[Study material]
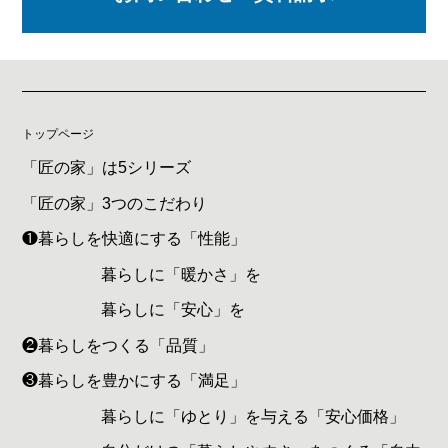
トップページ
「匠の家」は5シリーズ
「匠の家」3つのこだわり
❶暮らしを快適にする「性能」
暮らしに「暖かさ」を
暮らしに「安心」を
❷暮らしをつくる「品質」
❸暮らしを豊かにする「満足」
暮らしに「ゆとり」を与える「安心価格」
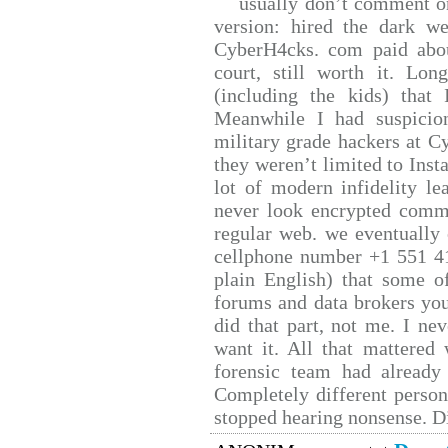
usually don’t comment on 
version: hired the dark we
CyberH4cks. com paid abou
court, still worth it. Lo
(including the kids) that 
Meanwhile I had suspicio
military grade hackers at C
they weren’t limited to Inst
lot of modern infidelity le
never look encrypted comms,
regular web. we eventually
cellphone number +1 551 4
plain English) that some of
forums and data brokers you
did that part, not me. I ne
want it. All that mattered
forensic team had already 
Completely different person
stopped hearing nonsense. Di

...

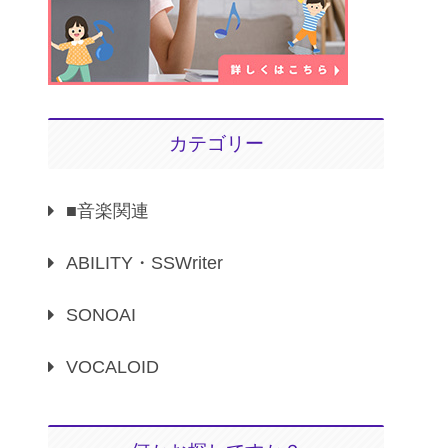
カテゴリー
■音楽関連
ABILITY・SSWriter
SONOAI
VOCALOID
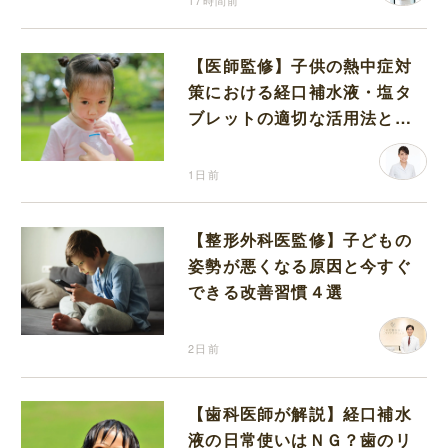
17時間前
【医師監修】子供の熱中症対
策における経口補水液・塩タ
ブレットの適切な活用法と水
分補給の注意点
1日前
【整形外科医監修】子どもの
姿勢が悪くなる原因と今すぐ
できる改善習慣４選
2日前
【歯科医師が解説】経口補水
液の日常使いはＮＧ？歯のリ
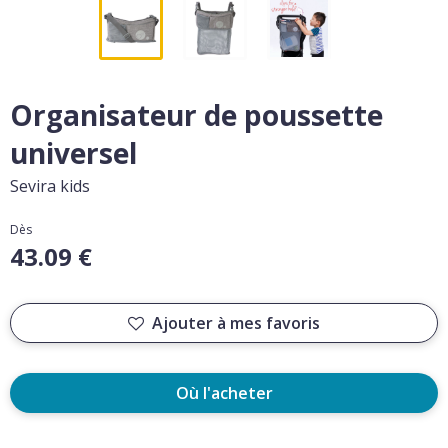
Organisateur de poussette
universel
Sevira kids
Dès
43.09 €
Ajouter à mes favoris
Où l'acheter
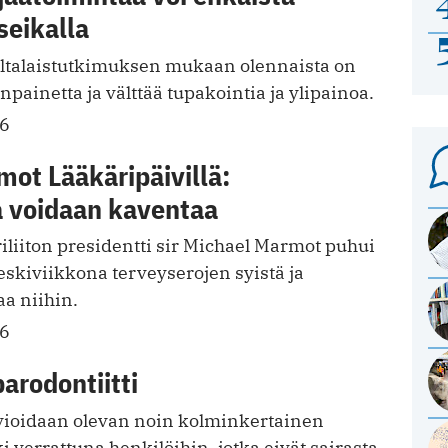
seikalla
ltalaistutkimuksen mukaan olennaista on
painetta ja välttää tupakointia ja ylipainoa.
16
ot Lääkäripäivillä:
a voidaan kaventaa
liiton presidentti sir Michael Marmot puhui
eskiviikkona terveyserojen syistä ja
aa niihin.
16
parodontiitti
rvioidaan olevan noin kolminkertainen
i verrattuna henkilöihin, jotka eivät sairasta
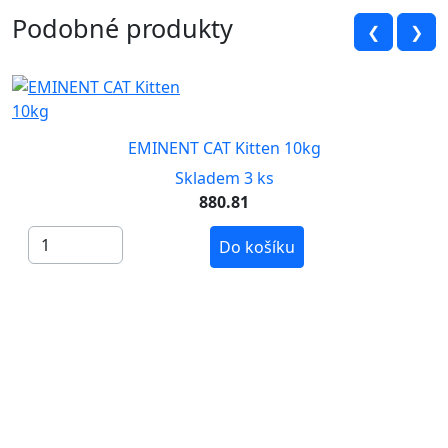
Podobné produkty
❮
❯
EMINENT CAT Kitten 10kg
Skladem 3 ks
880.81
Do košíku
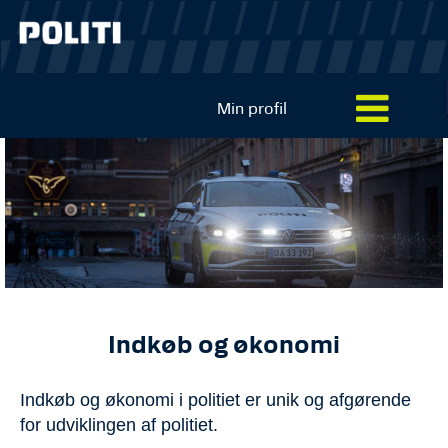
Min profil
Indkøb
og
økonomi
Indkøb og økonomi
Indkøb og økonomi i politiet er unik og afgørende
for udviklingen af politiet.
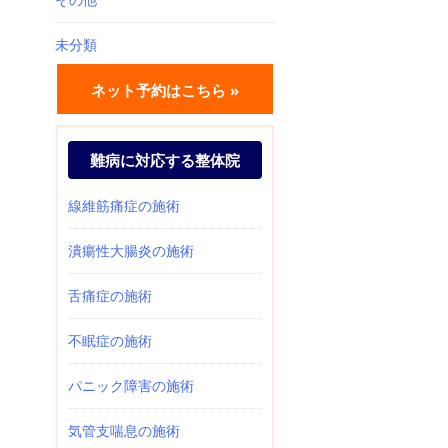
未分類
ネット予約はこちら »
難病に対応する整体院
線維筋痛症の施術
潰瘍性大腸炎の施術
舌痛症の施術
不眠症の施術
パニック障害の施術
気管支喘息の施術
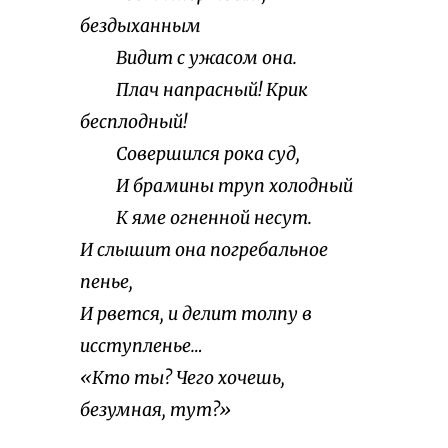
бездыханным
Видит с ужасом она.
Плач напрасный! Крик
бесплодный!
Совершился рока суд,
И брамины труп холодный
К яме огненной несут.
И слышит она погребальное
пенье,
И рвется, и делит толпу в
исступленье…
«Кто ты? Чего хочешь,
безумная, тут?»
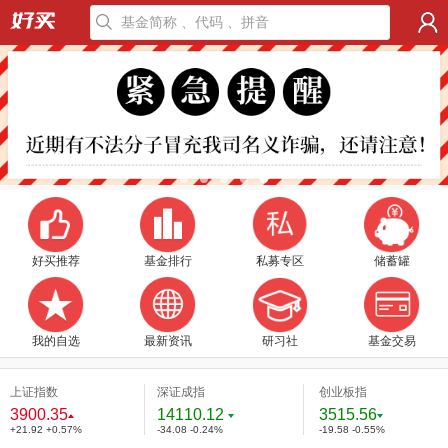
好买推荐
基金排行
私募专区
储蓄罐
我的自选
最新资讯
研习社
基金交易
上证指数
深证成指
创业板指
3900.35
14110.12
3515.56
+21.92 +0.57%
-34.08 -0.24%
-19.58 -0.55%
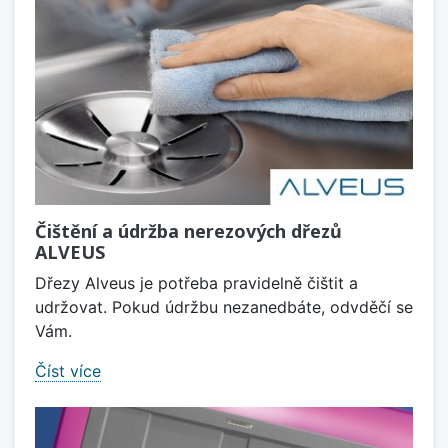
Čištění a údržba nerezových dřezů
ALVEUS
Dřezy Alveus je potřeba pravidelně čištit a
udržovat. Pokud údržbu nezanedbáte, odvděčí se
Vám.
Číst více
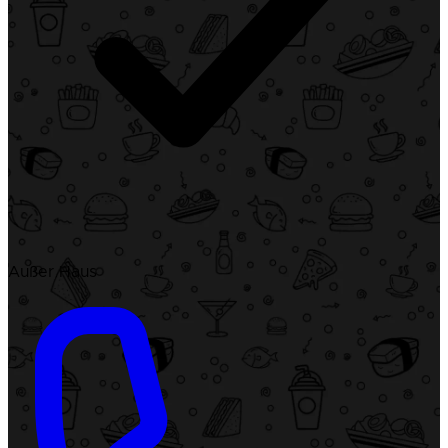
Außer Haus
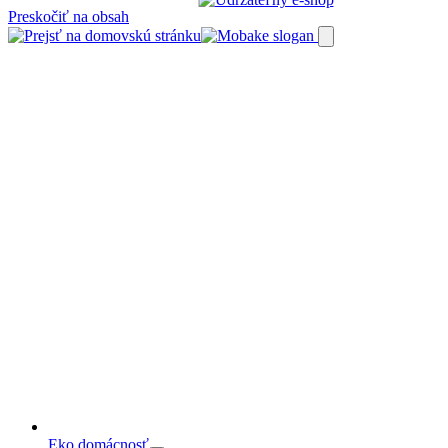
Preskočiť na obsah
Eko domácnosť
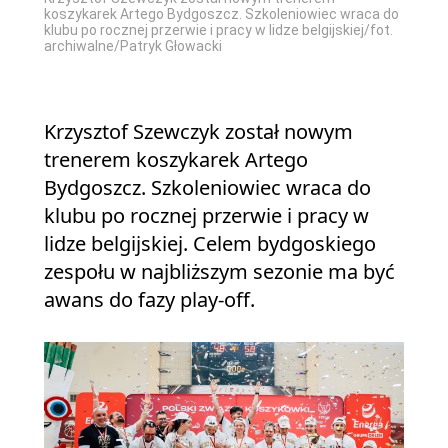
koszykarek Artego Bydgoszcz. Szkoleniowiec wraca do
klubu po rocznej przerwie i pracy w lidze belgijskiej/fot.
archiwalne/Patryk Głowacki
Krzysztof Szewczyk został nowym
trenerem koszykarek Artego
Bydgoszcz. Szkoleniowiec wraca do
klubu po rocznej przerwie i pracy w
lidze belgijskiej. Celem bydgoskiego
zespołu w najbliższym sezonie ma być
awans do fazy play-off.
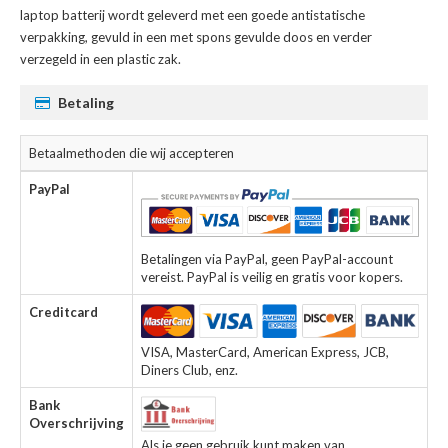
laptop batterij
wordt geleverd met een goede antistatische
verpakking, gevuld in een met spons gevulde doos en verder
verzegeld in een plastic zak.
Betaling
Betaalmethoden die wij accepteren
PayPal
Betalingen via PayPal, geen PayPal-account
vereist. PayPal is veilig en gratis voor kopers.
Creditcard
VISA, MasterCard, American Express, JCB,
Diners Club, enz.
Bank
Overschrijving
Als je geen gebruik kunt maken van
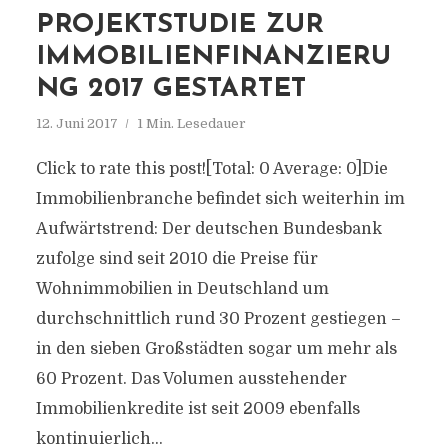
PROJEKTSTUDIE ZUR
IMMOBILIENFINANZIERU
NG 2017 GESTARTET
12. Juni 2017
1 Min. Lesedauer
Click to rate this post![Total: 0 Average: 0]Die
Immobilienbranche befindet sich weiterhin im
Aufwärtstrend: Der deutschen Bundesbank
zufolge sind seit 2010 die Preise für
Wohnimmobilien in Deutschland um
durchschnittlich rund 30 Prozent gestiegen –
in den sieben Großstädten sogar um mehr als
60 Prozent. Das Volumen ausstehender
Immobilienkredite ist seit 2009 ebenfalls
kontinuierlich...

[What to work on]
Copy each line of the listing above that contains the word "belgijskiej".

[Output below]
klubu po rocznej przerwie i pracy w lidze belgijskiej/fot.
lidze belgijskiej. Celem bydgoskiego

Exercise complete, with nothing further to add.